Your assignment: Please reproduce the listing from the line containing "To the nearest percent, what" through the line containing "What is the greatest value displayed?", switching "pie" to "circle" and leaving everything else unchanged. Omit the pictures.

Data for analysis:

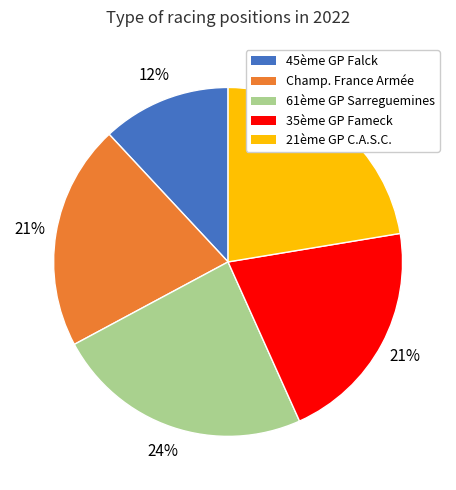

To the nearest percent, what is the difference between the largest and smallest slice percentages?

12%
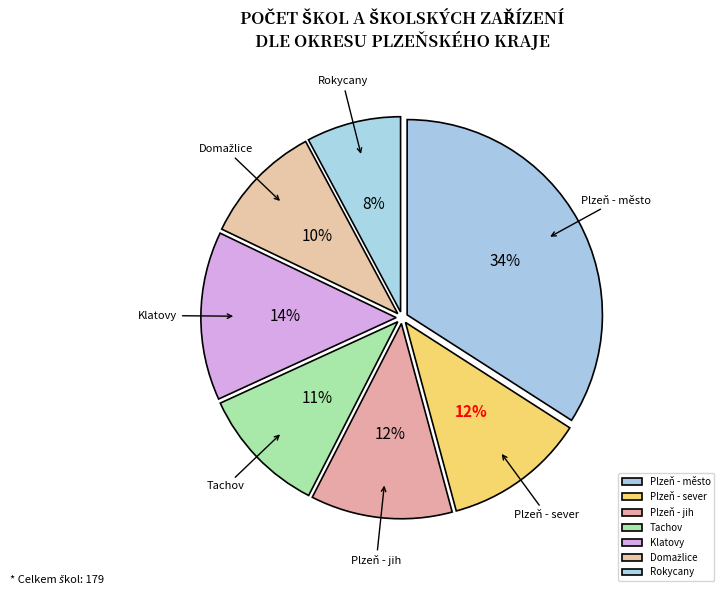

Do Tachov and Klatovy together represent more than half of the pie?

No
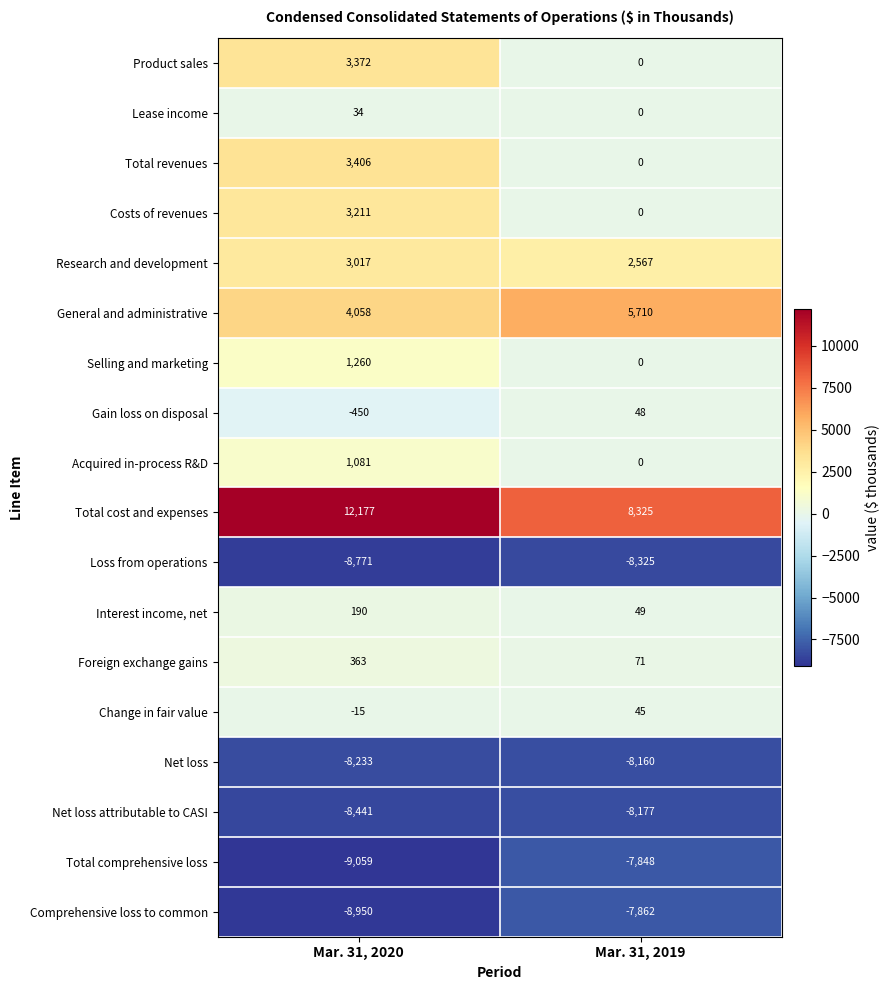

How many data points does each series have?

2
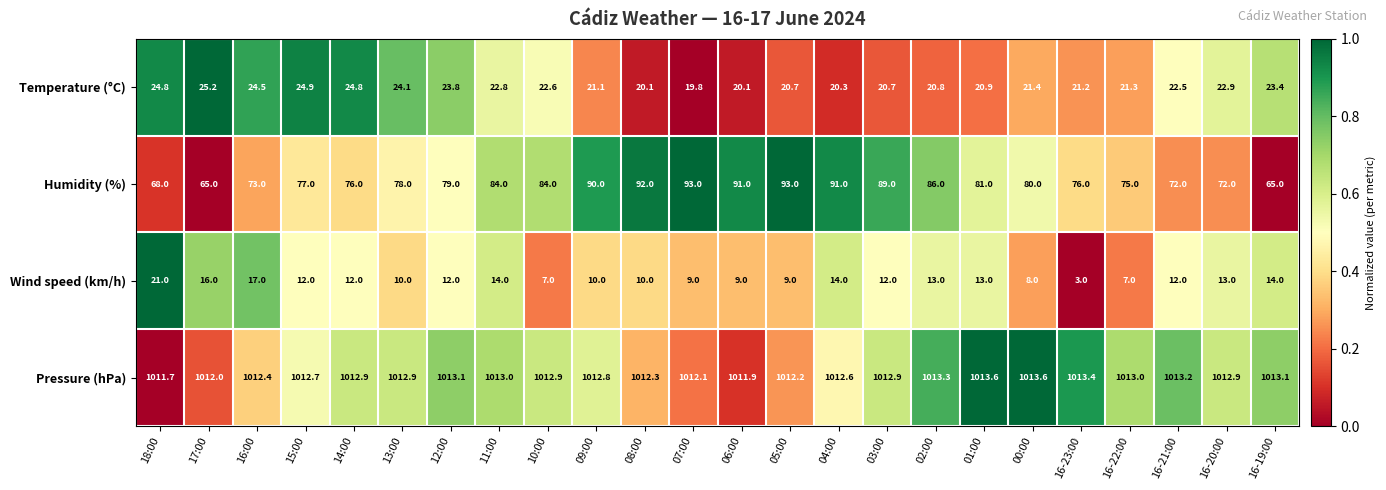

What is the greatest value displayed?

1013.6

--

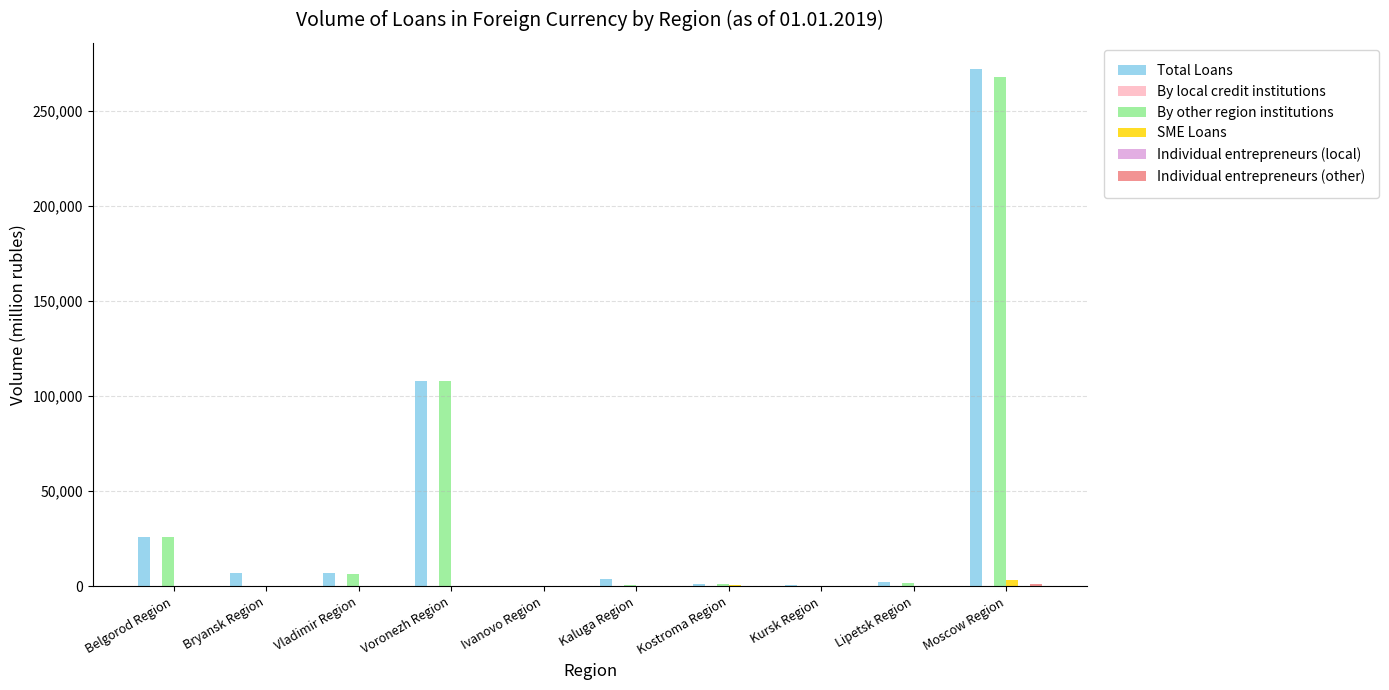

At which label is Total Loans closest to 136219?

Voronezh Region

...

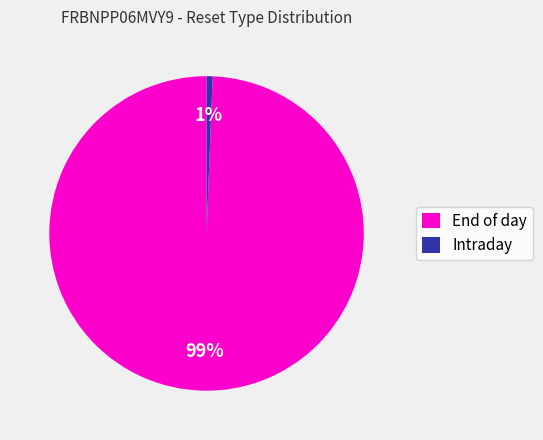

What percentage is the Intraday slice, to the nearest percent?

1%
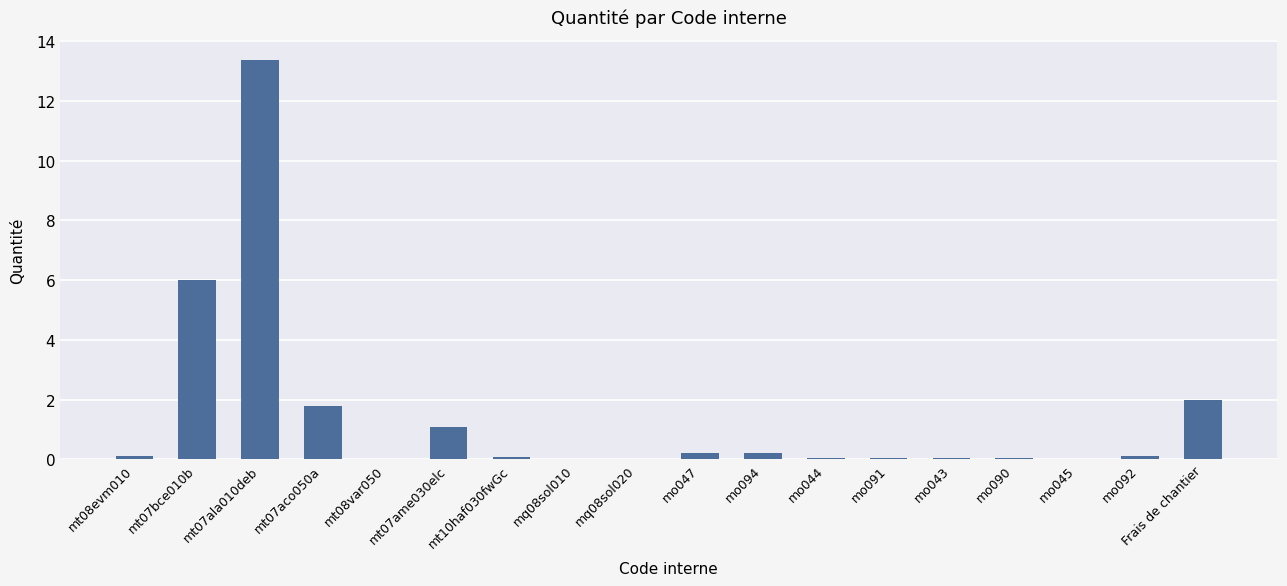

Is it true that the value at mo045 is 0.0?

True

Exercise response:
To the nearest percent, what is the difference between the largest and smallest slice percentages?

12%

Do Tachov and Klatovy together represent more than half of the circle?

No

How many data points does each series have?

2

What is the greatest value displayed?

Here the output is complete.